Momento en que Hipo, en
un arranque de extrema vulnerabilidad, tiró de ella cuando ya se alejaba y la
abrazó con todas sus fuerzas.
—No te vayas —suplicó en
su oído—. ¿De acuerdo?
Astrid sonrió, se separó
y lo besó con suavidad.
—Nunca —aseguró, con su
rostro entre los dedos—. Eres mi prometido, ¿recuerdas? —le guiñó un ojo antes de alejarse hacia los
fogones y empezar a encenderlos—. No vas a librarte de mí tan fácilmente…
Hipo, sin quererlo,
sonrió también.
—Buenas noches, Astrid.
—Buenas noches, mi amor.
Intenta descansar.
Casi una hora después,
cuando Astrid ya había encendido el brasero central y Valka acababa de llegar
para acostarse, quedando cedida para ella la planta inferior –no quiso utilizar
la cama de Estoico, pero aseguró a Astrid que estaría bien sobre unas cuantas
mantas de lana hasta que encontraran otra solución; que había dormido en sitios
peores–, la joven, tras un milisegundo de duda, se encaminó escaleras arriba
para ver cómo estaba Hipo.

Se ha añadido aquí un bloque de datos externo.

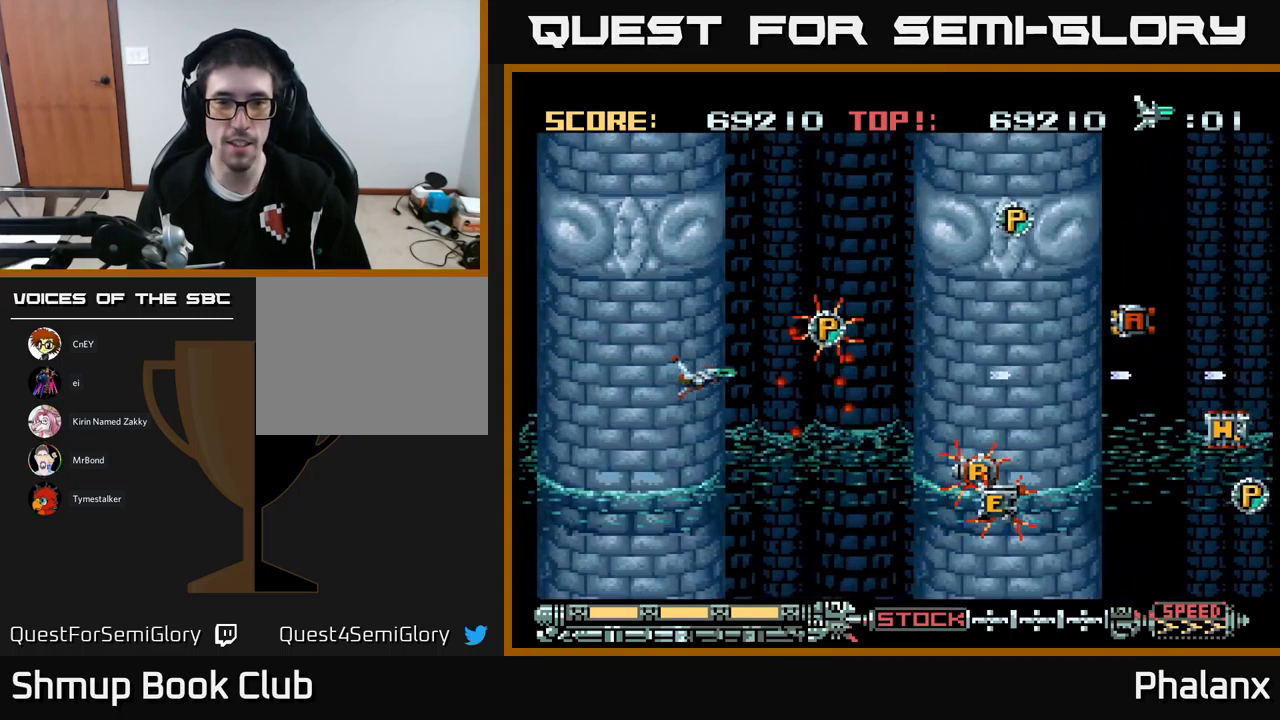
{"buttons": ["B", "DPAD_UP"], "events": [[84, "DPAD_UP", "down"], [217, "DPAD_LEFT", "down"], [250, "DPAD_UP", "up"], [400, "DPAD_LEFT", "up"], [467, "DPAD_UP", "down"]]}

Para su tranquilidad, se lo encontró acurrucado bajo
las mantas y parecía dormido. Tormenta y Desdentao se habían hecho sitio el uno
al otro sobre la gran piedra que ocupaba el otro extremo de la habitación.
Sin poder evitarlo,
Astrid se tumbó junto a su amor en el estrecho catre y lo rodeó con el brazo.
Al sentirla, él pareció sobresaltarse y se giró, pero en cuanto comprobó que
era Astrid cerró de nuevo los ojos con un gemido y apoyó la cabeza en su pecho.
La joven acarició su pelo crespo con suavidad, rítmicamente, hasta que notó que
la respiración de él se acompasaba a la suya. Y así, acunados por el cielo
estrellado que se filtraba por la dragonera, los futuros señores de Isla Mema
cayeron en el sueño. Al día siguiente debería comenzar un nuevo capítulo de
Isla Mema. Y lo harían… Pero siempre juntos. Hasta el final.
Historia ambientada en el
universo de “Cómo entrenar a tu dragón” durante la segunda película de la saga.